• [Schriftlicher Auftrag A] Zitiere aus dem Text über Kennedy in Berlin die Passage von „Ich bin ein“ bis „dabei meist Nebensache.“.
• [Schriftlicher Auftrag B] Übersetze bitte diesen Satz aus dem Text über Kennedy in Berlin ins Englische: „Der Kalte Krieg ist, neben vielem anderen, auch ein Konflikt der Bilder und der Worte.“
• [Schriftlicher Auftrag C] An welchem Datum besuchte John F. Kennedy laut dem Text über Kennedy in Berlin West-Berlin?

• [Vorliegender Text]
· · · · ·
Demokratiegeschichten

Ich bin ein Pfannkuchen – John F. Kennedy in Berlin

Der Kalte Krieg ist, neben vielem anderen, auch ein Konflikt der Bilder und der Worte. Beide Lager sind stets darum bemüht, sich der eigenen Position zu versichern und sie gegenüber dem gegnerischen Lager abzugrenzen. So betonen Staatsmänner und -frauen auf beiden Seiten immer wieder, wie überlegen das eigene System sei und setzen einen Sieg der jeweils anderen Gesellschaftsordnung mit Chaos und dem Untergang der Welt gleich. Wie groß die Bedrohung in genau diesem Moment tatsächlich ist, ist dabei meist Nebensache.

Gerade die zwei großen Nationen, die ihr jeweiliges Lager anführen – die USA an der Spitze der kapitalistischen Welt und die Sowjetunion als Führerin des kommunistischen Blocks – versuchen immer wieder, ihre Verbündeten auf den gemeinsamen Kurs einzuschwören. Das Betonen der moralischen Verantwortung für die gesamte Menschheit ist ein nicht selten hervorgehobener Punkt. Je medienwirksamer dies geschieht, umso besser.

Zu Besuch bei alten Feinden

Meisterlich gelingt dies John F. Kennedy, dem 35. Präsident der Vereinigten Staaten von Amerika, während seines West-Berlin Besuchs am 26. Juni 1963. Die Worte, die er vor dem Rathaus Schöneberg spricht, prägen sich nicht nur in das kollektive Gedächtnis der Berliner:innen ein. Sie werden auch zum Synonym für das Streben nach Freiheit an sich und zu einem der berühmtesten Aussprüche der Geschichte.
· · · · ·
• [Einträge]
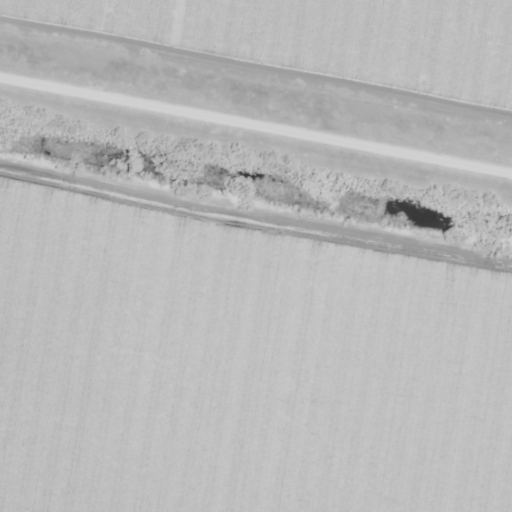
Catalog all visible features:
road: (256, 119)
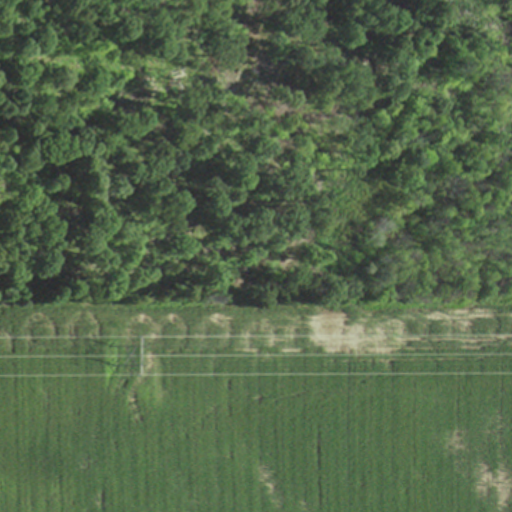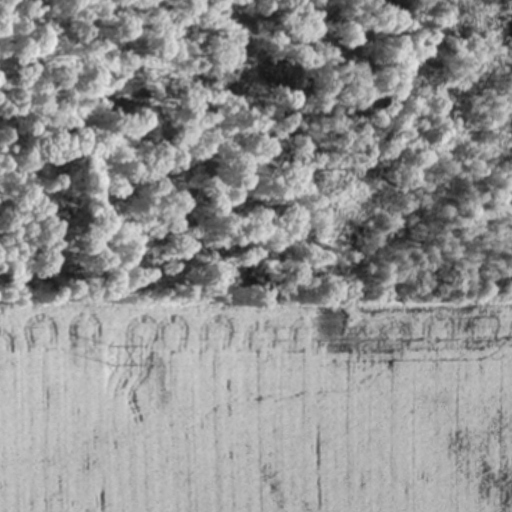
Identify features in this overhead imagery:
power tower: (115, 355)
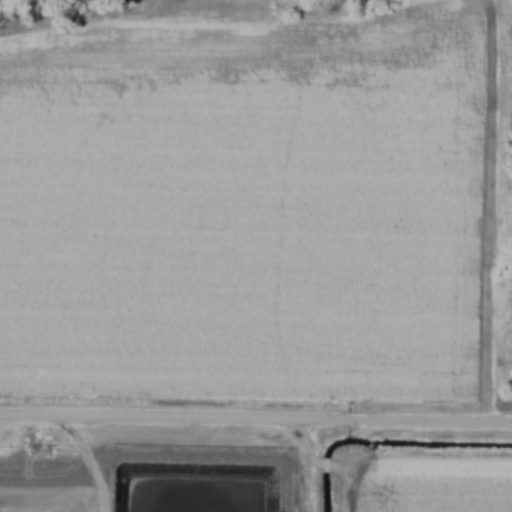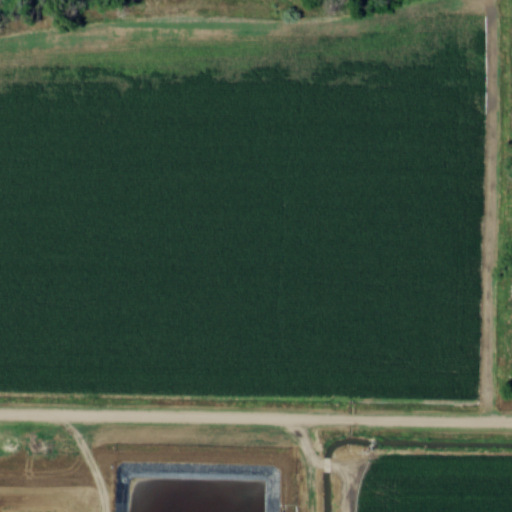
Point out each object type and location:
road: (256, 417)
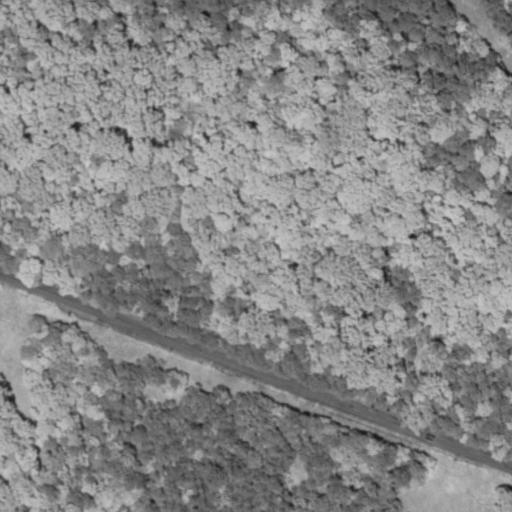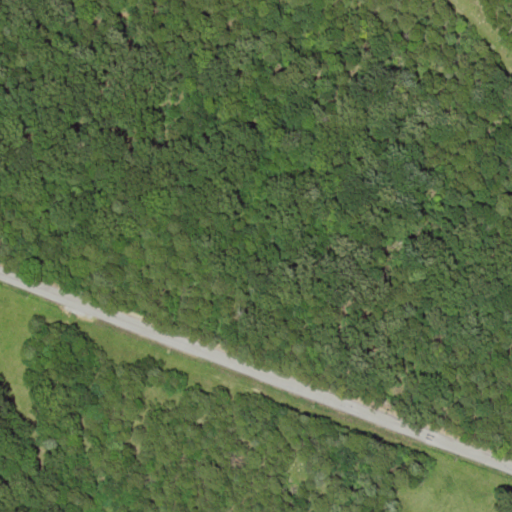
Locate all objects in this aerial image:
road: (256, 359)
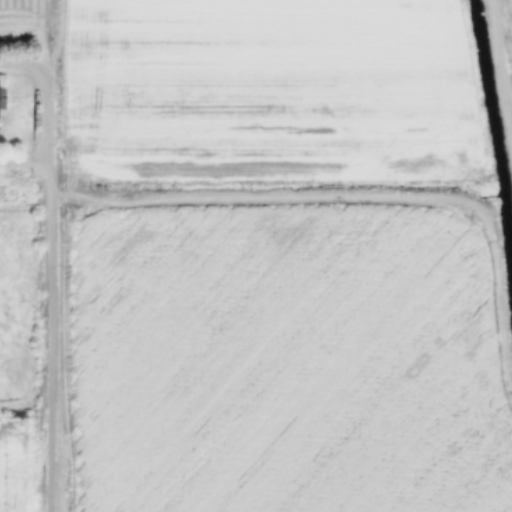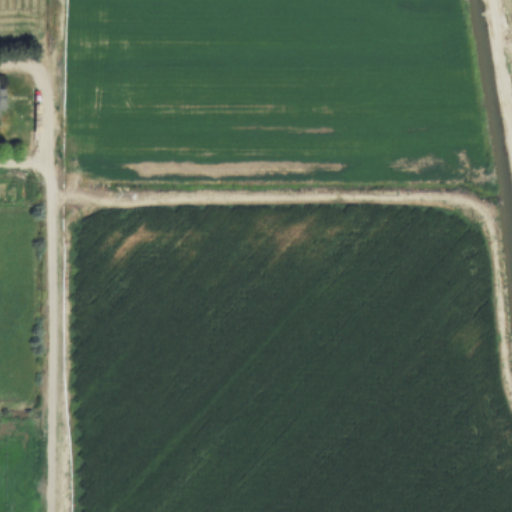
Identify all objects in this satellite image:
road: (47, 217)
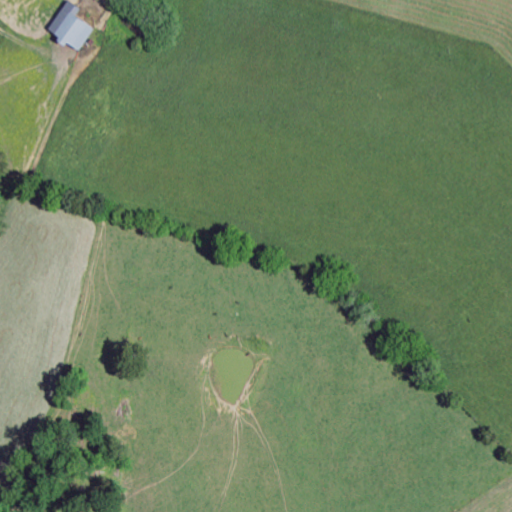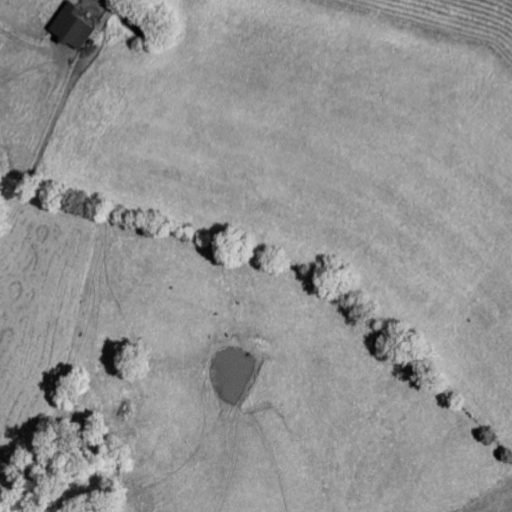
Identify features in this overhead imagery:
building: (67, 31)
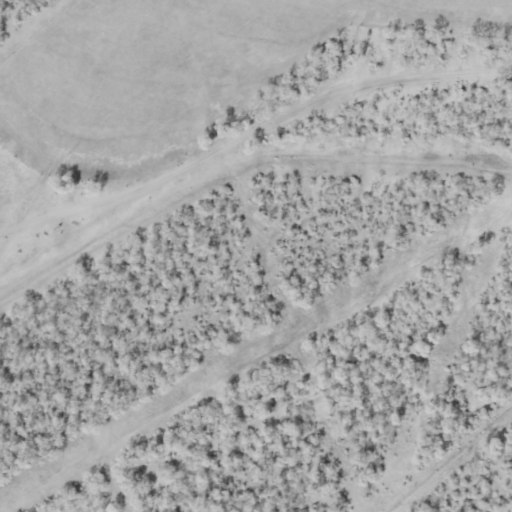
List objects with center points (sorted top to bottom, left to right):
road: (252, 136)
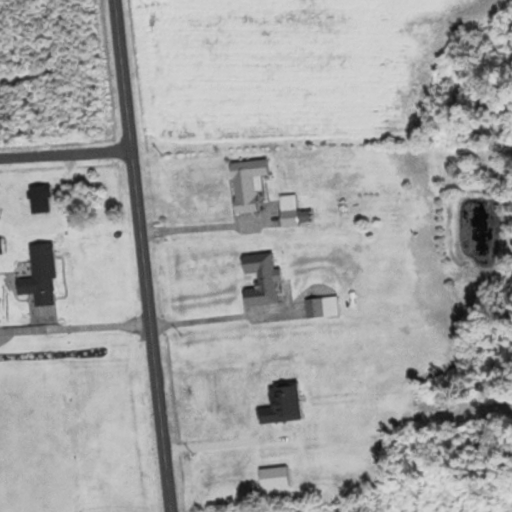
· · · · ·
• [Antwort A]
Ich bin ein Pfannkuchen – John F. Kennedy in Berlin

Der Kalte Krieg ist, neben vielem anderen, auch ein Konflikt der Bilder und der Worte. Beide Lager sind stets darum bemüht, sich der eigenen Position zu versichern und sie gegenüber dem gegnerischen Lager abzugrenzen. So betonen Staatsmänner und -frauen auf beiden Seiten immer wieder, wie überlegen das eigene System sei und setzen einen Sieg der jeweils anderen Gesellschaftsordnung mit Chaos und dem Untergang der Welt gleich. Wie groß die Bedrohung in genau diesem Moment tatsächlich ist, ist dabei meist Nebensache.

• [Antwort B] The Cold War is, among many other things, also a conflict of images and words.

• [Antwort C] Am 26. Juni 1963.